GOAL OF THE EXERCISE: A faithful, word-for-word transcription of all the data is what is needed.
Start of RECORDS
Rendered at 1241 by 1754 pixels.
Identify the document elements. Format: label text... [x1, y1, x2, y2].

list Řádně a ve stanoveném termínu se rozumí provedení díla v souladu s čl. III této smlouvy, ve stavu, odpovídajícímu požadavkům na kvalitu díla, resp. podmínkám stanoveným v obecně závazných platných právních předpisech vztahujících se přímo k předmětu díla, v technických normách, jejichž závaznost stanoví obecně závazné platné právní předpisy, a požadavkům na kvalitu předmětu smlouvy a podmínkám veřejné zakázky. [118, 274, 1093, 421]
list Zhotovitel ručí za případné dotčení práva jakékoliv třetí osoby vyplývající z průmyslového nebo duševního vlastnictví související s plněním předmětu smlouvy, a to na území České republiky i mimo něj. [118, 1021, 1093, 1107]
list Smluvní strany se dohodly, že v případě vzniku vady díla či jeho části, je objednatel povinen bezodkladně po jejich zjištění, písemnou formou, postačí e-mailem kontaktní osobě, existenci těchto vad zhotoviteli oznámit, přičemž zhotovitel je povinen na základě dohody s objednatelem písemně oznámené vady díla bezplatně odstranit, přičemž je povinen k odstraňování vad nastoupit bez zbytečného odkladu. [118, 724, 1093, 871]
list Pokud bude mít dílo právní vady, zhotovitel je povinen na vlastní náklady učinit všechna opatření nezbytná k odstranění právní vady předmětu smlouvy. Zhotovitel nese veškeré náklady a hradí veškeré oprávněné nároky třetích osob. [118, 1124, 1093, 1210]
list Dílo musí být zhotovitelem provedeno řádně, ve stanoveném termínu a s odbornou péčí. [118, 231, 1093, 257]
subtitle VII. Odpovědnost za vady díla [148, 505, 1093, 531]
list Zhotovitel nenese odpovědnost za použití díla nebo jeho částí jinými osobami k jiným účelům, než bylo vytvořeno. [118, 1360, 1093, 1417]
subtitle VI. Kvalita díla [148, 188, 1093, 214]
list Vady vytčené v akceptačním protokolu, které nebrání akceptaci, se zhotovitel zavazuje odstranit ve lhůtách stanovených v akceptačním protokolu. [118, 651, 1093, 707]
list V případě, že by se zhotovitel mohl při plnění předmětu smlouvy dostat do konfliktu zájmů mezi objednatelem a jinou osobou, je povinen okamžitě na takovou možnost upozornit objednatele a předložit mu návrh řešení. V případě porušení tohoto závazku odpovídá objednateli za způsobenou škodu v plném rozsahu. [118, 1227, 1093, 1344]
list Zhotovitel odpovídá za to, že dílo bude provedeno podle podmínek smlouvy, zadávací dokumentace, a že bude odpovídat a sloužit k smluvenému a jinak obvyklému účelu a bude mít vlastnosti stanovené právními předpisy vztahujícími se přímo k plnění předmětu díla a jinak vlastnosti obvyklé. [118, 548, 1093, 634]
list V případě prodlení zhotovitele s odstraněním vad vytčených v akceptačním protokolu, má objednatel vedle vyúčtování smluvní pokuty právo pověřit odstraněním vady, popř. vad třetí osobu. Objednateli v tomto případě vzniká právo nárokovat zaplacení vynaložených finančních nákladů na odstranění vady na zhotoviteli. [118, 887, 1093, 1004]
End of RECORDS
EXERCISE RESULT:
Rendered at 1241 by 1754 pixels.
Identify the document elements. Format: label text... [x1, y1, x2, y2].

list Řádně a ve stanoveném termínu se rozumí provedení díla v souladu s čl. III této smlouvy, ve stavu, odpovídajícímu požadavkům na kvalitu díla, resp. podmínkám stanoveným v obecně závazných platných právních předpisech vztahujících se přímo k předmětu díla, v technických normách, jejichž závaznost stanoví obecně závazné platné právní předpisy, a požadavkům na kvalitu předmětu smlouvy a podmínkám veřejné zakázky. [118, 274, 1093, 421]
list Zhotovitel ručí za případné dotčení práva jakékoliv třetí osoby vyplývající z průmyslového nebo duševního vlastnictví související s plněním předmětu smlouvy, a to na území České republiky i mimo něj. [118, 1021, 1093, 1107]
list Smluvní strany se dohodly, že v případě vzniku vady díla či jeho části, je objednatel povinen bezodkladně po jejich zjištění, písemnou formou, postačí e-mailem kontaktní osobě, existenci těchto vad zhotoviteli oznámit, přičemž zhotovitel je povinen na základě dohody s objednatelem písemně oznámené vady díla bezplatně odstranit, přičemž je povinen k odstraňování vad nastoupit bez zbytečného odkladu. [118, 724, 1093, 871]
list Pokud bude mít dílo právní vady, zhotovitel je povinen na vlastní náklady učinit všechna opatření nezbytná k odstranění právní vady předmětu smlouvy. Zhotovitel nese veškeré náklady a hradí veškeré oprávněné nároky třetích osob. [118, 1124, 1093, 1210]
list Dílo musí být zhotovitelem provedeno řádně, ve stanoveném termínu a s odbornou péčí. [118, 231, 1093, 257]
subtitle VII. Odpovědnost za vady díla [148, 505, 1093, 531]
list Zhotovitel nenese odpovědnost za použití díla nebo jeho částí jinými osobami k jiným účelům, než bylo vytvořeno. [118, 1360, 1093, 1417]
subtitle VI. Kvalita díla [148, 188, 1093, 214]
list Vady vytčené v akceptačním protokolu, které nebrání akceptaci, se zhotovitel zavazuje odstranit ve lhůtách stanovených v akceptačním protokolu. [118, 651, 1093, 707]
list V případě, že by se zhotovitel mohl při plnění předmětu smlouvy dostat do konfliktu zájmů mezi objednatelem a jinou osobou, je povinen okamžitě na takovou možnost upozornit objednatele a předložit mu návrh řešení. V případě porušení tohoto závazku odpovídá objednateli za způsobenou škodu v plném rozsahu. [118, 1227, 1093, 1344]
list Zhotovitel odpovídá za to, že dílo bude provedeno podle podmínek smlouvy, zadávací dokumentace, a že bude odpovídat a sloužit k smluvenému a jinak obvyklému účelu a bude mít vlastnosti stanovené právními předpisy vztahujícími se přímo k plnění předmětu díla a jinak vlastnosti obvyklé. [118, 548, 1093, 634]
list V případě prodlení zhotovitele s odstraněním vad vytčených v akceptačním protokolu, má objednatel vedle vyúčtování smluvní pokuty právo pověřit odstraněním vady, popř. vad třetí osobu. Objednateli v tomto případě vzniká právo nárokovat zaplacení vynaložených finančních nákladů na odstranění vady na zhotoviteli. [118, 887, 1093, 1004]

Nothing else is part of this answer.